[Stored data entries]
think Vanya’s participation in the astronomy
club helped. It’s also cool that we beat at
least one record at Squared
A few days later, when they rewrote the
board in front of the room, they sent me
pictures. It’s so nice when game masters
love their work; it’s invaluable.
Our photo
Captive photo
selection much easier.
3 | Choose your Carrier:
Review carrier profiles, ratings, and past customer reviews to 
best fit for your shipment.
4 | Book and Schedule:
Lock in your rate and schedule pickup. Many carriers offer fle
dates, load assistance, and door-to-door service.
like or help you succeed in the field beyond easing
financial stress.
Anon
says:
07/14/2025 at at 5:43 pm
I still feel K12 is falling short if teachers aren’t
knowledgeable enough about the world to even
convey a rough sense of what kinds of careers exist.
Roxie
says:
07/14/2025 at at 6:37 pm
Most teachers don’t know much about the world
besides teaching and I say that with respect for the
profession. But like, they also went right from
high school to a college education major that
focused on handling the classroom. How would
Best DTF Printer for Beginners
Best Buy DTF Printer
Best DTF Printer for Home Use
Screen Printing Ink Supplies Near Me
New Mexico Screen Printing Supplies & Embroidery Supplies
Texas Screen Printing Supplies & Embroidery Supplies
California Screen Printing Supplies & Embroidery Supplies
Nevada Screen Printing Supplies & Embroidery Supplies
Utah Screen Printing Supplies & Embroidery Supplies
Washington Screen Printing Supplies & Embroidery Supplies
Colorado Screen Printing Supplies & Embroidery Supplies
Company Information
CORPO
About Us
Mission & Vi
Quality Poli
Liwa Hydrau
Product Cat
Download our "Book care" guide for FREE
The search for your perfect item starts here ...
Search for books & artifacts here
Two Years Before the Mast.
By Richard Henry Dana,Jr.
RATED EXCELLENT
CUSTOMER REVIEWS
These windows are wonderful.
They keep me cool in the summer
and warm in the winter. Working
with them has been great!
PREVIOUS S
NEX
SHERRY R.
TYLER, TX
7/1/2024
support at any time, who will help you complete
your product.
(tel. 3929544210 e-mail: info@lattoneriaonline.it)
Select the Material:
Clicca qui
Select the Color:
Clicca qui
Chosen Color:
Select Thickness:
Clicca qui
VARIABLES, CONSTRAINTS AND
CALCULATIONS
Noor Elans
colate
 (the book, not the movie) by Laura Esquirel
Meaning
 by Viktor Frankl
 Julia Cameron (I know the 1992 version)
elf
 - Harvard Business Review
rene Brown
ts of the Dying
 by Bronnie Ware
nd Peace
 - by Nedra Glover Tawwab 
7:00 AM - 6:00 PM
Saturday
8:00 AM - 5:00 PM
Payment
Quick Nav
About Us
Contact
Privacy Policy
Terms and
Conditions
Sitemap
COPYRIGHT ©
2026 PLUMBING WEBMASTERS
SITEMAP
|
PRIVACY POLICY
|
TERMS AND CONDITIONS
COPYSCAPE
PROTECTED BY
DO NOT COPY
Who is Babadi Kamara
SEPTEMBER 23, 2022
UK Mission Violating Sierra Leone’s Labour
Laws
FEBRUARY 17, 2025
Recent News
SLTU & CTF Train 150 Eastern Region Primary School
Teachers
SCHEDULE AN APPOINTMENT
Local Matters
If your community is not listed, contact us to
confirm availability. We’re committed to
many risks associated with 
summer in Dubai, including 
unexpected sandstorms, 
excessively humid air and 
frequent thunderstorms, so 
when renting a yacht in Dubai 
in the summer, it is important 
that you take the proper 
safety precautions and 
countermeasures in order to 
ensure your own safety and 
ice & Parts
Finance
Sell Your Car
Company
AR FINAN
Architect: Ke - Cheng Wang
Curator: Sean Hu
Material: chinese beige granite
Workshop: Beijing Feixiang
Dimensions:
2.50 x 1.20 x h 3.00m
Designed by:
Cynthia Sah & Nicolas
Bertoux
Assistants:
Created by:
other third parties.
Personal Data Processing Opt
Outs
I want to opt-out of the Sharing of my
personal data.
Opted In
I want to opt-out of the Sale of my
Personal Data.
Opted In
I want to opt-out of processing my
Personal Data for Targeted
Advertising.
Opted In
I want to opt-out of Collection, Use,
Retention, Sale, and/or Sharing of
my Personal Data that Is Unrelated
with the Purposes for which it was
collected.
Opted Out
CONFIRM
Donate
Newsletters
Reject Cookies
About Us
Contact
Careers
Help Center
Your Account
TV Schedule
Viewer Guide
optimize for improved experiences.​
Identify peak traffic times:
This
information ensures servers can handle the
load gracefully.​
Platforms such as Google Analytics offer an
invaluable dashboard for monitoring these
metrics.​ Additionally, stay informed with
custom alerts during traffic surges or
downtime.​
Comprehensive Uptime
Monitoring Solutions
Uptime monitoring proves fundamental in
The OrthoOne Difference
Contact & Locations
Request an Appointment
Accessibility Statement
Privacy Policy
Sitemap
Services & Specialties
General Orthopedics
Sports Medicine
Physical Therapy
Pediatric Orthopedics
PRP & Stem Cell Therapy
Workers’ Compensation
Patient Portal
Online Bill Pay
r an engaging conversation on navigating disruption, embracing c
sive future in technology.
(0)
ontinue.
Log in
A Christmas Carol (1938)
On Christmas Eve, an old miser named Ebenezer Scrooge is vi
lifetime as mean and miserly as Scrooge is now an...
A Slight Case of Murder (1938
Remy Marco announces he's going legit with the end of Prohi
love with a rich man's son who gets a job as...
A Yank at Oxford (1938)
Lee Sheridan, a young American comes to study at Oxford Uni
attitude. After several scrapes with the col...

**PROBLEM DETAILS**
All lines from the start of the entries through the line where "profession. But like, they" sits should be duplicated exactly, with nothing else in the output.

**RESULT OF THIS TASK**
think Vanya’s participation in the astronomy
club helped. It’s also cool that we beat at
least one record at Squared
A few days later, when they rewrote the
board in front of the room, they sent me
pictures. It’s so nice when game masters
love their work; it’s invaluable.
Our photo
Captive photo
selection much easier.
3 | Choose your Carrier:
Review carrier profiles, ratings, and past customer reviews to 
best fit for your shipment.
4 | Book and Schedule:
Lock in your rate and schedule pickup. Many carriers offer fle
dates, load assistance, and door-to-door service.
like or help you succeed in the field beyond easing
financial stress.
Anon
says:
07/14/2025 at at 5:43 pm
I still feel K12 is falling short if teachers aren’t
knowledgeable enough about the world to even
convey a rough sense of what kinds of careers exist.
Roxie
says:
07/14/2025 at at 6:37 pm
Most teachers don’t know much about the world
besides teaching and I say that with respect for the
profession. But like, they also went right from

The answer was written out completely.